<<<<

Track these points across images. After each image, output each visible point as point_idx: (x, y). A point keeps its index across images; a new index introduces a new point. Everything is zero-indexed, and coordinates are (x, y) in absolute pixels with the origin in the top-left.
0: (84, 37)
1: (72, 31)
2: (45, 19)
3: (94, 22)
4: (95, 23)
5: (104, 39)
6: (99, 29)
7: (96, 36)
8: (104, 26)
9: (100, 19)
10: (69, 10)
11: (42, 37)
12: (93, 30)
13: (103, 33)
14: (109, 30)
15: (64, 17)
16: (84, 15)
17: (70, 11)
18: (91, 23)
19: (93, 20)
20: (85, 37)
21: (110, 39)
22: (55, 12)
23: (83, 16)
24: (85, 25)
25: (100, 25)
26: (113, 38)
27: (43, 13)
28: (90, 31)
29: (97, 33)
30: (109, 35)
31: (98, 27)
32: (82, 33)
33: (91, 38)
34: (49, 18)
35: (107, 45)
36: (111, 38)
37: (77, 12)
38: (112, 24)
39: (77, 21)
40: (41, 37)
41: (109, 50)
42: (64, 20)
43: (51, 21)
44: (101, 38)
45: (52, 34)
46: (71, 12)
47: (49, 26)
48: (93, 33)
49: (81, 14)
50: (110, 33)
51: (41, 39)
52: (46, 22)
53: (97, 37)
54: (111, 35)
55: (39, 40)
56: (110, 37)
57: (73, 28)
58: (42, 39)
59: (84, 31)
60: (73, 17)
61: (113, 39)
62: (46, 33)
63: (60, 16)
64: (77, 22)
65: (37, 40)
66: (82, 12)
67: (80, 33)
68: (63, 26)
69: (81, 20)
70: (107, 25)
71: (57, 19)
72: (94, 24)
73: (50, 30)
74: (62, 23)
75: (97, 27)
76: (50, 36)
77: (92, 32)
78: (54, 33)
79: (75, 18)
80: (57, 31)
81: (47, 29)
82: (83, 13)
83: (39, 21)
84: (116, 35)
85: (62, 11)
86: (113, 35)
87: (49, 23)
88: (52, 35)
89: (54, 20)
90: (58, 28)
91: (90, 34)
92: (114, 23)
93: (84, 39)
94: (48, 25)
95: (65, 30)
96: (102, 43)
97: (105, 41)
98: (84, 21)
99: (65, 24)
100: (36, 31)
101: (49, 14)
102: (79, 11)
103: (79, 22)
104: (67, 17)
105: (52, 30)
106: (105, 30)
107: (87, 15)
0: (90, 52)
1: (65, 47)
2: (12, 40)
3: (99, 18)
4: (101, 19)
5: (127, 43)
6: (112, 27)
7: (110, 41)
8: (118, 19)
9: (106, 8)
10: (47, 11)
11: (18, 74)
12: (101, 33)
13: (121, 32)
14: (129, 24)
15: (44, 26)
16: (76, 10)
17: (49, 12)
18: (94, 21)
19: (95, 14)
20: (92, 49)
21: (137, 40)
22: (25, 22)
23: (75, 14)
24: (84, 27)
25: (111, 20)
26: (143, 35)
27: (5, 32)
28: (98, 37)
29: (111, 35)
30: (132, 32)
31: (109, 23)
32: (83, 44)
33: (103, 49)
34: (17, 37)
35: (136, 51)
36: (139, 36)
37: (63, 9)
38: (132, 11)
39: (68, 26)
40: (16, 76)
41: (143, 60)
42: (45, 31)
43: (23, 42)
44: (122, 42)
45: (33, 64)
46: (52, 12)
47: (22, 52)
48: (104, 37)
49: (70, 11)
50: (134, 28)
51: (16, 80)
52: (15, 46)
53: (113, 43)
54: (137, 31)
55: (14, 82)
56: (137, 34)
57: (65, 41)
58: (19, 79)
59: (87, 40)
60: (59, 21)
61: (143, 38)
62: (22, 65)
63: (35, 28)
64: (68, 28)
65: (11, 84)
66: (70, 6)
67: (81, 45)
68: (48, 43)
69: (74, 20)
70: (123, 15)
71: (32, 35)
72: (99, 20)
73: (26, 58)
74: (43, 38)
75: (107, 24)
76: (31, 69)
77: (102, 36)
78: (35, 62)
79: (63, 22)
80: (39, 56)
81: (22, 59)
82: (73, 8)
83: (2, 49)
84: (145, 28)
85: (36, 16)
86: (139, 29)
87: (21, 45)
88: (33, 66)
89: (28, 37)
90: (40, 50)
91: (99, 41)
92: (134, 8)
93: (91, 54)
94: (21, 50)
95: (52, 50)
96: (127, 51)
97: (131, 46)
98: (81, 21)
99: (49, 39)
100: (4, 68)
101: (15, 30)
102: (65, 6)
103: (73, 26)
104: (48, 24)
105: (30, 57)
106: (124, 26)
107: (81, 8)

>>>>

§ Exercise brief
Reproduce the items starting at the first line and ending at the line containing "14: (109, 30)", renaming "zero-indexed" to "0-indexed" and leaving everything else unchanged.

§ Finished task
Track these points across images. After each image, output each visible point as point_idx: (x, y). A point keeps its index across images; a new index introduces a new point. Everything is 0-indexed, and coordinates are (x, y) in absolute pixels with the origin in the top-left.
0: (84, 37)
1: (72, 31)
2: (45, 19)
3: (94, 22)
4: (95, 23)
5: (104, 39)
6: (99, 29)
7: (96, 36)
8: (104, 26)
9: (100, 19)
10: (69, 10)
11: (42, 37)
12: (93, 30)
13: (103, 33)
14: (109, 30)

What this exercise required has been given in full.